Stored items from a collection

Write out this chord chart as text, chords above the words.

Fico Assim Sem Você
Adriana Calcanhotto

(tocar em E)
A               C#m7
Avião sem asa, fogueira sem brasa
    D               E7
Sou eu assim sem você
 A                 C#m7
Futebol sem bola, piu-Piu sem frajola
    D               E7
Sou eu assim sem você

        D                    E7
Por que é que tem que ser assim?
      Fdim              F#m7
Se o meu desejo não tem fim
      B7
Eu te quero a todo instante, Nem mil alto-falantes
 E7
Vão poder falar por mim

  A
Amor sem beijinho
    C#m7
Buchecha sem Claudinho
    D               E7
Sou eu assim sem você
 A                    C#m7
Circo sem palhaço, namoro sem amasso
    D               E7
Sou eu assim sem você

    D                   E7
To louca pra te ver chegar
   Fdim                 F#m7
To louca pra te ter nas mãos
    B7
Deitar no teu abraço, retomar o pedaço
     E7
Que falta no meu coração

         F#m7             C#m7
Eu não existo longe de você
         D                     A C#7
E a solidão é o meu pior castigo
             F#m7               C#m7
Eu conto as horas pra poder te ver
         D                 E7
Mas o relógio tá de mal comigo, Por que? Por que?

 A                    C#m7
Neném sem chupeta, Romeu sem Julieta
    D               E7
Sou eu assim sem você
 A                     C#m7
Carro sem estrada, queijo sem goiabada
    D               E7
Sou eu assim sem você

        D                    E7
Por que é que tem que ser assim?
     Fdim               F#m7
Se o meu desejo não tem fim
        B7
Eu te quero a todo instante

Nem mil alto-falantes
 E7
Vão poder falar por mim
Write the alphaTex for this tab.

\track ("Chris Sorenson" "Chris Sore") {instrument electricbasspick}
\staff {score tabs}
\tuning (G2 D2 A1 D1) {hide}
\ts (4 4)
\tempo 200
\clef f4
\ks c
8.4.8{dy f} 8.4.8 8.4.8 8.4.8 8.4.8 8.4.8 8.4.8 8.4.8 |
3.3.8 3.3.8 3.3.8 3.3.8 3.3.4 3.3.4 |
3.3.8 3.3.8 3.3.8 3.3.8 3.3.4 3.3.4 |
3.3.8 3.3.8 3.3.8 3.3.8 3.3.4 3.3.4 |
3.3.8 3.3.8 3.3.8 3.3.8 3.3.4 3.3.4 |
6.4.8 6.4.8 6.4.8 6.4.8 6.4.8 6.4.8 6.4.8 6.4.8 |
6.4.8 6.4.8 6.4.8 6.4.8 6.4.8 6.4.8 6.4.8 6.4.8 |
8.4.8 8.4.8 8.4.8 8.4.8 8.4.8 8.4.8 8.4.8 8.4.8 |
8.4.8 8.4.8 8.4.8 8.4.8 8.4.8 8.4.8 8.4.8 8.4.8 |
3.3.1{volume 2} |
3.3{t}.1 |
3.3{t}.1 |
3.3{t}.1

» EXERCISE TASK
Can you copy the items from the start through the line with "Que falta no meu coração", changing "Circo sem palhaço" to "Circo sem leão" and leaving everything else the same?

» SOLUTION TO THE EXERCISE
Write out this chord chart as text, chords above the words.

Fico Assim Sem Você
Adriana Calcanhotto

(tocar em E)
A               C#m7
Avião sem asa, fogueira sem brasa
    D               E7
Sou eu assim sem você
 A                 C#m7
Futebol sem bola, piu-Piu sem frajola
    D               E7
Sou eu assim sem você

        D                    E7
Por que é que tem que ser assim?
      Fdim              F#m7
Se o meu desejo não tem fim
      B7
Eu te quero a todo instante, Nem mil alto-falantes
 E7
Vão poder falar por mim

  A
Amor sem beijinho
    C#m7
Buchecha sem Claudinho
    D               E7
Sou eu assim sem você
 A                    C#m7
Circo sem leão, namoro sem amasso
    D               E7
Sou eu assim sem você

    D                   E7
To louca pra te ver chegar
   Fdim                 F#m7
To louca pra te ter nas mãos
    B7
Deitar no teu abraço, retomar o pedaço
     E7
Que falta no meu coração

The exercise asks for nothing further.